Classroom lesson · Forests, Bogs and Hiking Trails · 🇪🇪 Estonia

Forests, Bogs and Hiking Trails

Half of Estonia is covered in ancient forest, with magical boggy wetlands to explore

Photo · Wikimedia Commons

What is it?

Forests cover almost half of Estonia - it is one of the most forested countries in Europe. Inside those forests you can find something quite unusual: vast, flat bogs where the ground is spongy, the water is tea-coloured, and strange twisted pine trees grow very slowly in the peaty soil.

Tell me more

A bog is a type of wetland where plants decompose very slowly because the soil is so acidic. Over thousands of years, layer upon layer of dead plant material builds up into a spongy mat called peat. Walking on a healthy bog feels a bit like bouncing on a very firm mattress.

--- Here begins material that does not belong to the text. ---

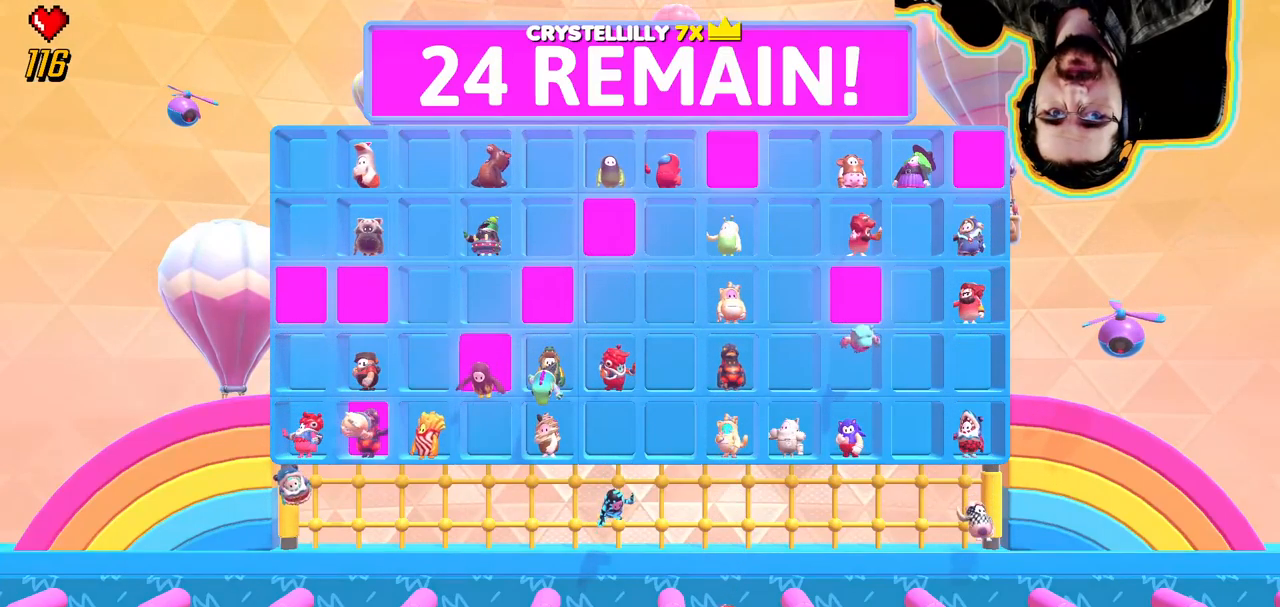
{"buttons": [], "left_stick": "center", "right_stick": "center"}
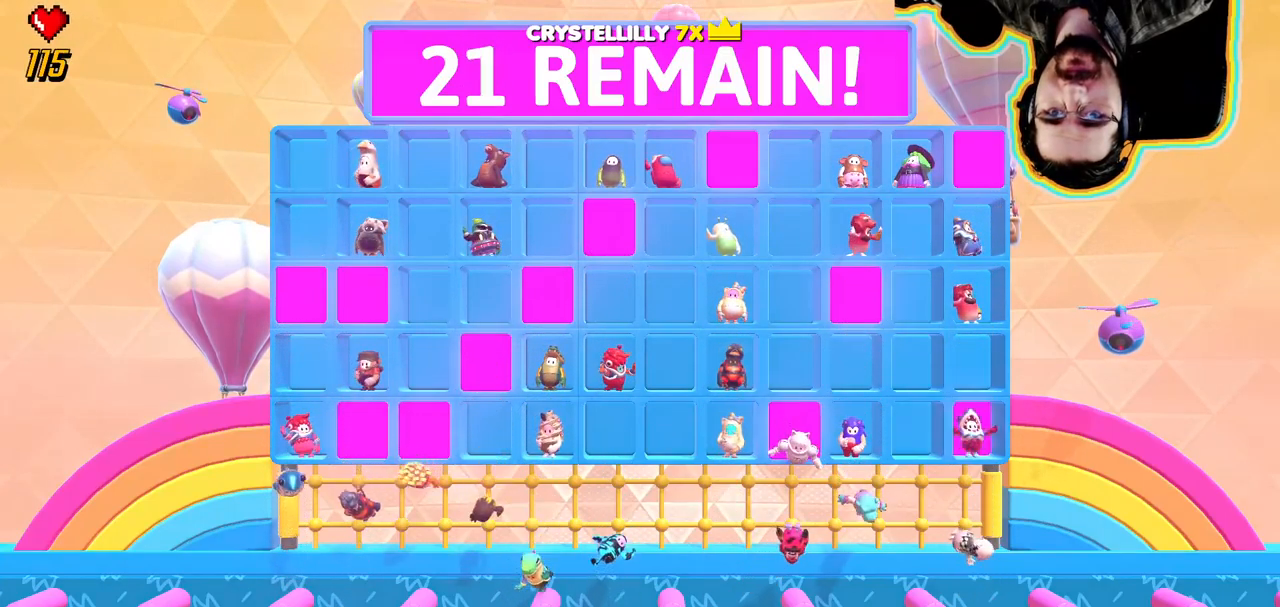
{"buttons": [], "left_stick": "center", "right_stick": "center", "events": []}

Estonia's most famous bog is in Soomaa National Park. In spring, when the snow melts, the rivers flood and Soomaa can become flooded for weeks - locals call this the 'fifth season'. During the fifth season, the only way to get around some parts of the park is by dug-out canoe, just as people have done for thousands of years.

Hiking trails wind through Estonian forests and across wooden boardwalks over the bogs. On the boardwalks you can walk right out into the middle of a bog without getting wet, and watch dragonflies, rare orchids, and bog-cotton waving in the breeze. On a clear day, the reflections of clouds in the dark bog pools are breathtaking.

Estonia's forests are also home to mushrooms, blueberries and cranberries that people love to pick in autumn. Foraging - collecting wild food from nature - is a big part of Estonian life, and many families spend weekends walking in the forest with baskets.

In the classroom

Walk your class through this in 15 minutes.

Talk together

Discussion prompts

  1. 01Why might it be useful to walk on a wooden boardwalk instead of stepping straight onto a bog?
  2. 02What would you look for if you went foraging in a forest?
  3. 03Estonia has four normal seasons plus a 'fifth season' of floods. What would you call a special season where you live?
Try this

Classroom activity

Create a nature journal page from an imaginary walk across an Estonian bog. Draw at least five things you might see (a dragonfly, a twisted pine, a bog pool, bog cotton, a bird) and write one sentence about each. Add the date and weather at the top.